The downloader, which is called Win32 / Nemim.gen!A, shows how malware writers are producing progressively more sophisticated tools. By deleting all of the files it downloads and uses, this Trojan makes it almost impossible to recover, isolate, and analyze component files.

Sophisticated Malware Difficult to Confront

According to Microsoft Malware Protection Center researcher Jonathan San Jose, that makes it very difficult for security experts to deal with the Trojan.

"During analysis of the downloader, we may not easily find any downloaded component files on the system," San Jose said in a recent blog post.

"Even when using file recovery tools, we may see somewhat suspicious deleted file names but we may be unable to recover the correct content of the file." (Source:

Microsoft says that the Trojan is designed to infect executable files in removable drives. By doing this, it can release a special tool capable of stealing passwords for email accounts, instant messenger accounts, and other services.

This Trojan downloader is also unique because it doesn't just deliver the core malware. Instead, the downloader remains a critical part of the operation even after a system has been infected.

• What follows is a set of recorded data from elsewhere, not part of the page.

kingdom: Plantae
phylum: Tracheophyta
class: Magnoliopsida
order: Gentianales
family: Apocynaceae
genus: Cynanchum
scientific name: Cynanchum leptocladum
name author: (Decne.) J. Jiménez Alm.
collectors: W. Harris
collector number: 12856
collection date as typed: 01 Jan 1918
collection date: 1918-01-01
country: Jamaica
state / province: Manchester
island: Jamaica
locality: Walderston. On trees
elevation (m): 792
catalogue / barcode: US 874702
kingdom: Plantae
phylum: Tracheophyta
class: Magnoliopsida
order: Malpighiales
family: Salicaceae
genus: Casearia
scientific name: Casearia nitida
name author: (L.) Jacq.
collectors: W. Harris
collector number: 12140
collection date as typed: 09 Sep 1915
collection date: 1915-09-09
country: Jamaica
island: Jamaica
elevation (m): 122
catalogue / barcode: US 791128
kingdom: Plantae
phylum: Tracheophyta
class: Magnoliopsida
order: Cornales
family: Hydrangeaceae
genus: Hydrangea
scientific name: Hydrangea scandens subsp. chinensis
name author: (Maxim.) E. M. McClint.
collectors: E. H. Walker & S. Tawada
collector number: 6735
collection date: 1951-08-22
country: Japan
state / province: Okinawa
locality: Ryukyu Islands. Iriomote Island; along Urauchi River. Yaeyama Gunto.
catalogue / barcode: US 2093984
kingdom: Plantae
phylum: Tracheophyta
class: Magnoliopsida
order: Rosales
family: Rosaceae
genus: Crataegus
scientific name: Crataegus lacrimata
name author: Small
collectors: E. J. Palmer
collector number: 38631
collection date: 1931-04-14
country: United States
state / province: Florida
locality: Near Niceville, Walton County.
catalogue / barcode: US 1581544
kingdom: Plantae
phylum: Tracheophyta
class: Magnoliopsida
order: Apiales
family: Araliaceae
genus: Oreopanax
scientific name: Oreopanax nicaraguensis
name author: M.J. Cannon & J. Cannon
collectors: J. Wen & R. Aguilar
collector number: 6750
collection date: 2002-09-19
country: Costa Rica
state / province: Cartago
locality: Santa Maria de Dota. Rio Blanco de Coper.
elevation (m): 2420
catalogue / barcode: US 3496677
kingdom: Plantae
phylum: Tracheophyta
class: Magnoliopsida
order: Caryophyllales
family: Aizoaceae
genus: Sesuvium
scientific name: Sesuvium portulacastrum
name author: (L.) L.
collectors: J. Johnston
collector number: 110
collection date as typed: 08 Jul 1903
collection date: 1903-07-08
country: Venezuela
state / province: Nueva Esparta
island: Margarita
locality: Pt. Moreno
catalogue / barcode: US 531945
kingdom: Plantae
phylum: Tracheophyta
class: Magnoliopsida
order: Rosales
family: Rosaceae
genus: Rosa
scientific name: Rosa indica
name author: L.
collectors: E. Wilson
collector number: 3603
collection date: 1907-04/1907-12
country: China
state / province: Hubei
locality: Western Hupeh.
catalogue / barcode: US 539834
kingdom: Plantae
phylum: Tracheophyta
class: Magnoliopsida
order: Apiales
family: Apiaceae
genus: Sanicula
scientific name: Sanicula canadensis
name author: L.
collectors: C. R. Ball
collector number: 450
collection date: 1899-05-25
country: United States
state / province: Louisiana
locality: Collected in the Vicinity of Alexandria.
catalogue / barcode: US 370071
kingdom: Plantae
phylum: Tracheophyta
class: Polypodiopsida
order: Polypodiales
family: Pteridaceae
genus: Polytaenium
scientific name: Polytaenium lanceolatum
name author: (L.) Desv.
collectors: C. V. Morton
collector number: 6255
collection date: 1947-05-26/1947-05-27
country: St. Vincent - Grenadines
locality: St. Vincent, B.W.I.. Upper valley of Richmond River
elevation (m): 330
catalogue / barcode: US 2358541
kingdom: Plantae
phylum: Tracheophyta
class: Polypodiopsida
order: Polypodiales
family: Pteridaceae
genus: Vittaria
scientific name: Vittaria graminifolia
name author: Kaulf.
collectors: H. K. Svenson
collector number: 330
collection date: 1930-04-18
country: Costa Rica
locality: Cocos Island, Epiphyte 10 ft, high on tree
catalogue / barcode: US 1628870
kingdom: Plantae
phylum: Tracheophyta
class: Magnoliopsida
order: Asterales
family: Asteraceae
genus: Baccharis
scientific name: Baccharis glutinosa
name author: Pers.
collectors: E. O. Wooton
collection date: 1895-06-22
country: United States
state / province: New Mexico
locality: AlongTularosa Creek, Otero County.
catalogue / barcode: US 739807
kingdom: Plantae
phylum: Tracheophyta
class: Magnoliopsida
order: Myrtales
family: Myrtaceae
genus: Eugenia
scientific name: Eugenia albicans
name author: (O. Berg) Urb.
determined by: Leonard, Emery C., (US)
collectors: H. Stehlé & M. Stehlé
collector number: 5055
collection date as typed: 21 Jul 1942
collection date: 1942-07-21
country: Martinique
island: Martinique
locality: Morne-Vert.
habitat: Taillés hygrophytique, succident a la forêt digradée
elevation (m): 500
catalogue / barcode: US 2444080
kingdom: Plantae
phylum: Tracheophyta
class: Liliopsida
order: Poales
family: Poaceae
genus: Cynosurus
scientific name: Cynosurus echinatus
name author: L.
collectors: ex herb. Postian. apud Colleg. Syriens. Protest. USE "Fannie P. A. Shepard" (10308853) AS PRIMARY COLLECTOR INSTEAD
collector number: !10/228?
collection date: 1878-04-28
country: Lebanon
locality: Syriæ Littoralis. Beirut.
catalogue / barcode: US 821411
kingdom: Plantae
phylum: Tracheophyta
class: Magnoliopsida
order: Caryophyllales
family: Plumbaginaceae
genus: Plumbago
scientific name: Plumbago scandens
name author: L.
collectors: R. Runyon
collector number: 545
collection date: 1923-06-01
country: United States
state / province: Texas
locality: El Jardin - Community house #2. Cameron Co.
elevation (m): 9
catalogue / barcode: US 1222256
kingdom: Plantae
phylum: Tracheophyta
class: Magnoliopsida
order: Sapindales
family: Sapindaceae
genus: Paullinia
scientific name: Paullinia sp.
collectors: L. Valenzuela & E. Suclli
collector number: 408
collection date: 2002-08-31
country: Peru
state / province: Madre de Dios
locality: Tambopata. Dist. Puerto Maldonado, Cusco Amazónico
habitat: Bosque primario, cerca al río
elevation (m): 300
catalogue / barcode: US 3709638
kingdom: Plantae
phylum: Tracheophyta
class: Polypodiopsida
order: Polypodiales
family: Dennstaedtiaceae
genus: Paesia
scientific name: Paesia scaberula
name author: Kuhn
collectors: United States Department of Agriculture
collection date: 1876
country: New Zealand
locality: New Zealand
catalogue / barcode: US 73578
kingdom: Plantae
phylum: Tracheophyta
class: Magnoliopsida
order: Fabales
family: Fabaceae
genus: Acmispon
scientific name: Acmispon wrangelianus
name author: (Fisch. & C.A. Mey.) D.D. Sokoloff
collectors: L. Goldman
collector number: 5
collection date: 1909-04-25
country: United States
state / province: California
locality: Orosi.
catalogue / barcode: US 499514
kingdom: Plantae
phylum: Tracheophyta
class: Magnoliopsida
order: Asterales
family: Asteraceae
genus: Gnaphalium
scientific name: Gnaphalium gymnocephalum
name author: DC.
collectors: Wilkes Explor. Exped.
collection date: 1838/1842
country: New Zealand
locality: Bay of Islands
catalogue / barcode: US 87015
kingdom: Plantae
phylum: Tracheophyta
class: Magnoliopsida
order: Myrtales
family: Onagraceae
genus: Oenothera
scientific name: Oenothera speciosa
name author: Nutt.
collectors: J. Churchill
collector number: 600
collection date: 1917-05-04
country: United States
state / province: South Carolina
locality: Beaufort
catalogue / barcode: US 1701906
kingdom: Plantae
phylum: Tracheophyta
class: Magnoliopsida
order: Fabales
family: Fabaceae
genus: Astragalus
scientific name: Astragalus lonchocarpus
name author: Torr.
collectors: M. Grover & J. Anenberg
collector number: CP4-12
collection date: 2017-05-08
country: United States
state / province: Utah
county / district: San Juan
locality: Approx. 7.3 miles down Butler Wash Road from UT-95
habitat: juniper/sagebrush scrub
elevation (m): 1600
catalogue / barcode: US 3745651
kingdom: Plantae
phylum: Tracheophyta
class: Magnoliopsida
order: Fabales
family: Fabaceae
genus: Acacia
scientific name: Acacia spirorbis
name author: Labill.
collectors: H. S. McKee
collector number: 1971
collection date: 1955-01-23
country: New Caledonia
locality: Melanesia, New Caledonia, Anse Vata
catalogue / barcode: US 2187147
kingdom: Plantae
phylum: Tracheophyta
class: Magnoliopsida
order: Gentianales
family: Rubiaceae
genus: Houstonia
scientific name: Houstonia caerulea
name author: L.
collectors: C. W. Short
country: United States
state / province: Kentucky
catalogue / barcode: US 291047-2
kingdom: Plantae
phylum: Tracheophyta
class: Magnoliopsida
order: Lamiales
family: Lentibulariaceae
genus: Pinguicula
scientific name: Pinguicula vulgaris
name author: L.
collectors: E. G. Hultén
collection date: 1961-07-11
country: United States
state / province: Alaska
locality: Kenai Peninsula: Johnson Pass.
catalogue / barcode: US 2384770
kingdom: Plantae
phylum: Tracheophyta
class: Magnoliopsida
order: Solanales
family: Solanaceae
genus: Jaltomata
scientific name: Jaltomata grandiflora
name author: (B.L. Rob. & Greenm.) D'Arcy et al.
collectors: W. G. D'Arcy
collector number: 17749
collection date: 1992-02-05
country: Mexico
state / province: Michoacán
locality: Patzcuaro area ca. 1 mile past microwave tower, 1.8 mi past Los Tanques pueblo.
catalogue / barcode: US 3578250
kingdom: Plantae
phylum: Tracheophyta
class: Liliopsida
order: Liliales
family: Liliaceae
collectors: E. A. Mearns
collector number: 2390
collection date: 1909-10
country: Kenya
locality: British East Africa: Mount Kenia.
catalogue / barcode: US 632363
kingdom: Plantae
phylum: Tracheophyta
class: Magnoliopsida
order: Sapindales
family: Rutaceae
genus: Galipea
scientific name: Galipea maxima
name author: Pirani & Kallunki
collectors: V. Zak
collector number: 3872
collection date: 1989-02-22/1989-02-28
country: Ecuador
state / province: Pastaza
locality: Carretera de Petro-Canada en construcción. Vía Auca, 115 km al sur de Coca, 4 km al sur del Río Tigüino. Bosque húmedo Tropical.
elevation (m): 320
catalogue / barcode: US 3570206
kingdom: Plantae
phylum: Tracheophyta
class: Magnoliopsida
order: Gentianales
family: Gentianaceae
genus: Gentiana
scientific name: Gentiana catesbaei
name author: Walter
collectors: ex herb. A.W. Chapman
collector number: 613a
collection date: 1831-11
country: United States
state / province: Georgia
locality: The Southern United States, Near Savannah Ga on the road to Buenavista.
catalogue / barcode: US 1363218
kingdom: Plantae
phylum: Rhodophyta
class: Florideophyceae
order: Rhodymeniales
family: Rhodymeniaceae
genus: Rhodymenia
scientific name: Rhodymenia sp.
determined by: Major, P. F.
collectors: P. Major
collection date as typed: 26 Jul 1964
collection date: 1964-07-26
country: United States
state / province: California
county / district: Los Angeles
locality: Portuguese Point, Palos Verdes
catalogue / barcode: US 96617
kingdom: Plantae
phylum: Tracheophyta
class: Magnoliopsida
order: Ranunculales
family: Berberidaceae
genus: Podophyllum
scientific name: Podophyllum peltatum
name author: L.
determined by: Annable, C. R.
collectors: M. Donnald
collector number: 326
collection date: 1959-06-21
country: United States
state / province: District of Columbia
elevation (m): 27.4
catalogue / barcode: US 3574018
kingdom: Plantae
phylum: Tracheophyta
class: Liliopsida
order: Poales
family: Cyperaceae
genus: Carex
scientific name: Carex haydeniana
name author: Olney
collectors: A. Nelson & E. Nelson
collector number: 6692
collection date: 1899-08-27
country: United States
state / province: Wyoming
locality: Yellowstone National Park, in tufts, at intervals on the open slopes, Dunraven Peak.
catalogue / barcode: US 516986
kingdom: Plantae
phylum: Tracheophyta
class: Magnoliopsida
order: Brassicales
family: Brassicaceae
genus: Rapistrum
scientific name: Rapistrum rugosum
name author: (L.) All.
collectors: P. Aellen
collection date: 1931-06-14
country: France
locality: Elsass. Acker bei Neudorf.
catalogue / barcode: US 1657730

Malware Artists Covering Their Tracks

According to Lumension forensic analyst Paul Henry, this is just another example of the unique steps being taken by malware artists to hide their tools from security researchers.

"Malware that covers its tracks to prevent the security community from developing quick defensive signatures is the norm today," Henry said. (Source:

Indeed, just last week I reported on Trojan tool 'Trojan.APT.BaneChant,' (popularly known as 'BaneChant'), which tracks a user's mouse usage in order to evade automated antivirus systems.

Overall, it's clear that security professionals will need to adapt to changing circumstances.

"Your grandfather's security solutions will leave you utterly defenseless against today's evolving threats," Henry said.